Questions ▸
#1 For each of the statements (a), (b) and (c), say whether it agrees with the 38 Studios passage. Answer yes or no, and quote the exact words from the passage that settle it.

(a) The state gave 38 Studios $75 million in loan guarantees.
(b) Schilling laid off half of his staff on Thursday.
(c) 38 Studios moved to Providence from Connecticut.
#2 Rewrite the section of the 38 Studios passage that begins with the words containing "Strong words from" and ends with "for the money.". Replace "loan guarantees" with "guaranteed loans".
#3 Write what comes next in the 38 Studios passage, picking up after its final sentence.

[[ Document text, beginning ]]

Strong words from Danuser, who describes himself as the "Czar of Amalur," the fantasy kingdom created for the company's video games. But now, he's unemployed, along with hundreds of other 38 Studios employees, many of whom moved their families here for the job.
"We've really loved it here...we bought homes, we've helped the businesses in the area," said Danuser.
"The governor has turned his back on a lot of taxpaying Rhode Island citizens who work here and it's unfortunate because we had a lot of great people who wanted to contribute to Rhode Island and now they can't."
But the governor says it was a bad deal to begin with.
The state gave Schilling and 38 Studios $75 million in loan guarantees to move his business from Massachusetts to Providence two years ago.
If Schilling failed, Rhode Island taxpayers would be responsible for the money.
"That's the way it's set up, unfortunately," said Governor Lincoln Chafee Rhode Island. "Let's hope that doesn't occur. It doesn't look good, I will say that to the Rhode Islanders."
When Schilling was having a hard time making his loan payment and missed payroll, the governor said he wouldn't give the company any more "easy" money. That's why Schilling laid off his entire staff on Thursday.

[[ Document text, end ]]
[[ Available data, beginning ]]

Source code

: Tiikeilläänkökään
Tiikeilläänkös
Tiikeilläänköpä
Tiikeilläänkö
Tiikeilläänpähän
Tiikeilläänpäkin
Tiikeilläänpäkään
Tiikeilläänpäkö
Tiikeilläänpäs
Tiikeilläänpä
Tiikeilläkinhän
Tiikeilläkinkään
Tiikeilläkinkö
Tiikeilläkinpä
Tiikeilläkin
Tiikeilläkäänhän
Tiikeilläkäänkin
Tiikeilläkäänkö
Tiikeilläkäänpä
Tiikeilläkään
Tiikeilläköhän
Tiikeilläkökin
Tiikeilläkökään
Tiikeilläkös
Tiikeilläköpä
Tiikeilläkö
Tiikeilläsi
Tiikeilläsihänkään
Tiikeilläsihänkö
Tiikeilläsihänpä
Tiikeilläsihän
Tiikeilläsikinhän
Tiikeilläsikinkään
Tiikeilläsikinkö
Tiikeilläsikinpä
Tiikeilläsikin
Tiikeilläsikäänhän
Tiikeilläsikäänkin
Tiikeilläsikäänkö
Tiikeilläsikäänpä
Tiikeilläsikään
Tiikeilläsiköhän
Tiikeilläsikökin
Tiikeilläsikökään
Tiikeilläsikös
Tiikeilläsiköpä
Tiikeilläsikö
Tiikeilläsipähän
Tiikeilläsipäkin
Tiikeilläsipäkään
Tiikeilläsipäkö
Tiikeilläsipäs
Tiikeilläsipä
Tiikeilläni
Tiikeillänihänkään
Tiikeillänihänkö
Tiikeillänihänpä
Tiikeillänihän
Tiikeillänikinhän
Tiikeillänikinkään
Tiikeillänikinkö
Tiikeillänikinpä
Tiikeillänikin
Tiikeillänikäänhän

[[ Available data, end ]]

Answers by item ▸
#1
(a) Yes: "The state gave Schilling and 38 Studios $75 million in loan guarantees"
(b) No: "Schilling laid off his entire staff on Thursday."
(c) No: "to move his business from Massachusetts to Providence two years ago."

#2
Strong words from Danuser, who describes himself as the "Czar of Amalur," the fantasy kingdom created for the company's video games. But now, he's unemployed, along with hundreds of other 38 Studios employees, many of whom moved their families here for the job.
"We've really loved it here...we bought homes, we've helped the businesses in the area," said Danuser.
"The governor has turned his back on a lot of taxpaying Rhode Island citizens who work here and it's unfortunate because we had a lot of great people who wanted to contribute to Rhode Island and now they can't."
But the governor says it was a bad deal to begin with.
The state gave Schilling and 38 Studios $75 million in guaranteed loans to move his business from Massachusetts to Providence two years ago.
If Schilling failed, Rhode Island taxpayers would be responsible for the money.

#3
"This is just a company being formed by an ex-baseball player," said Chafee. "It defies imagination to think the state would risk so much money in this kind of venture."
Employees found their key cards no longer worked when they showed up Friday to pack up their belongings.
Someone put a sign on the door saying "We love Curt" to show their support for Schilling.
The "Czar of Amalur" says he has a few questions for the governor.
"Why did you do it? Why didn't you help us?" asked Danuser. "He (the governor) said a lot of things, he's broken confidentiality. He's done a lot of things to materially hurt us and I don't understand it."
The governor said he would see if there were any investors interested in the company, but most likely this would end up with the lawyers.